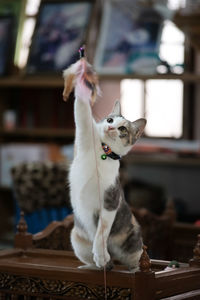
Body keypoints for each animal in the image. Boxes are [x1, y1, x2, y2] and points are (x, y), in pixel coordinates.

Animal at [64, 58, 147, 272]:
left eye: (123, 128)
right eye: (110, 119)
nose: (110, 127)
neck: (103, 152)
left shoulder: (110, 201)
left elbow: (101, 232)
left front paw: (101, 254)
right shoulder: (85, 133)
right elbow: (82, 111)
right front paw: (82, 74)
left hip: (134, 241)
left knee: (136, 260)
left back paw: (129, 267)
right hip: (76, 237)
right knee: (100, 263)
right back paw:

...

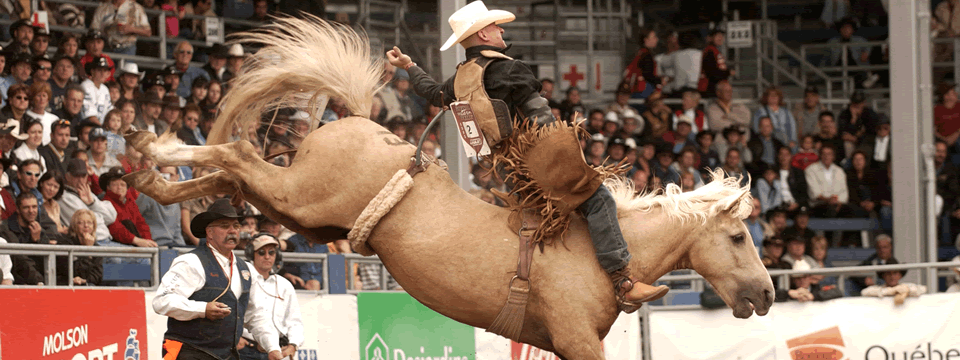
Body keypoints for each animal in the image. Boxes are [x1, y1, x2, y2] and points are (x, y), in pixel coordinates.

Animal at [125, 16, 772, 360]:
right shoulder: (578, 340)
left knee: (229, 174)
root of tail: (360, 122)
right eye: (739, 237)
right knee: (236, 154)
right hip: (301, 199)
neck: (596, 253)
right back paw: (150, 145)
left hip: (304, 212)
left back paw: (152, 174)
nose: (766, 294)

...

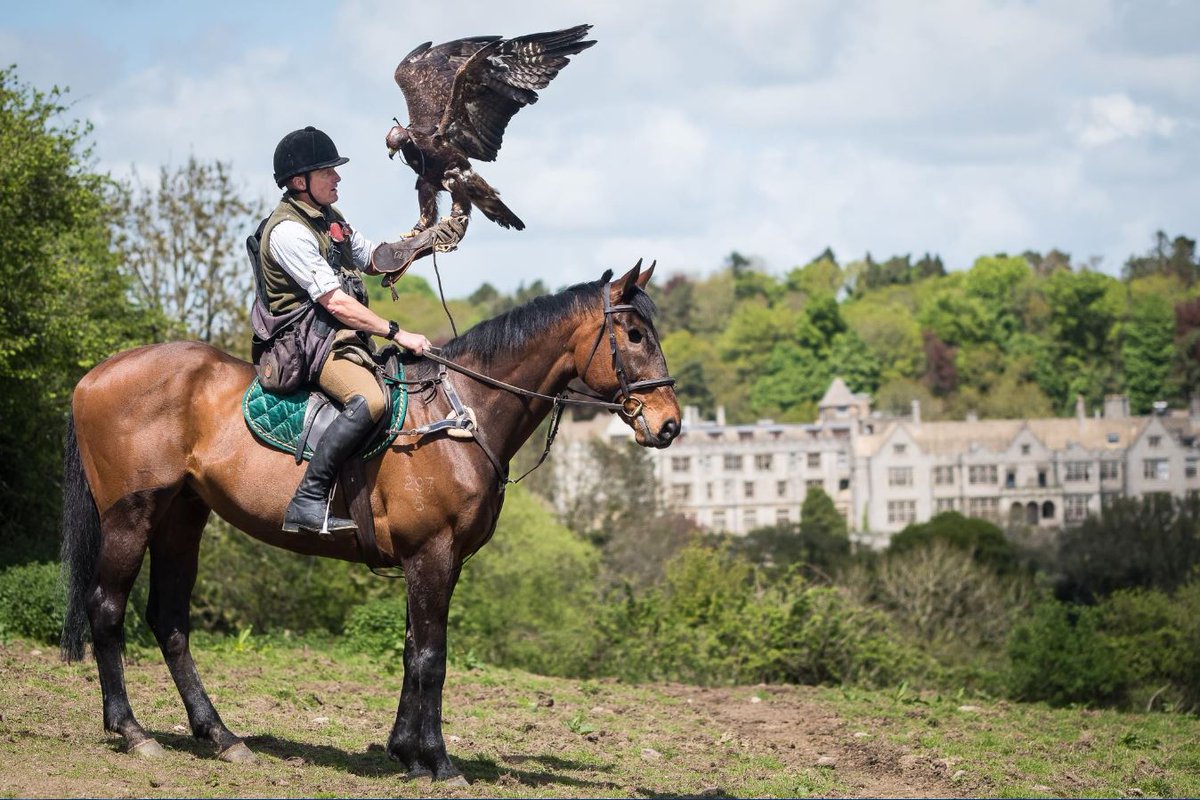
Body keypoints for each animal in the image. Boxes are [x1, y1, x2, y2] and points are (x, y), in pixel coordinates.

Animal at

• _What this task involves_: Could you restate word for word the lines above, from the one that contains "right hip: (301, 199)" through the one that contains "nose: (766, 294)", and no others?

• _Response_:
right hip: (301, 199)
neck: (596, 253)
right back paw: (150, 145)
left hip: (304, 212)
left back paw: (152, 174)
nose: (766, 294)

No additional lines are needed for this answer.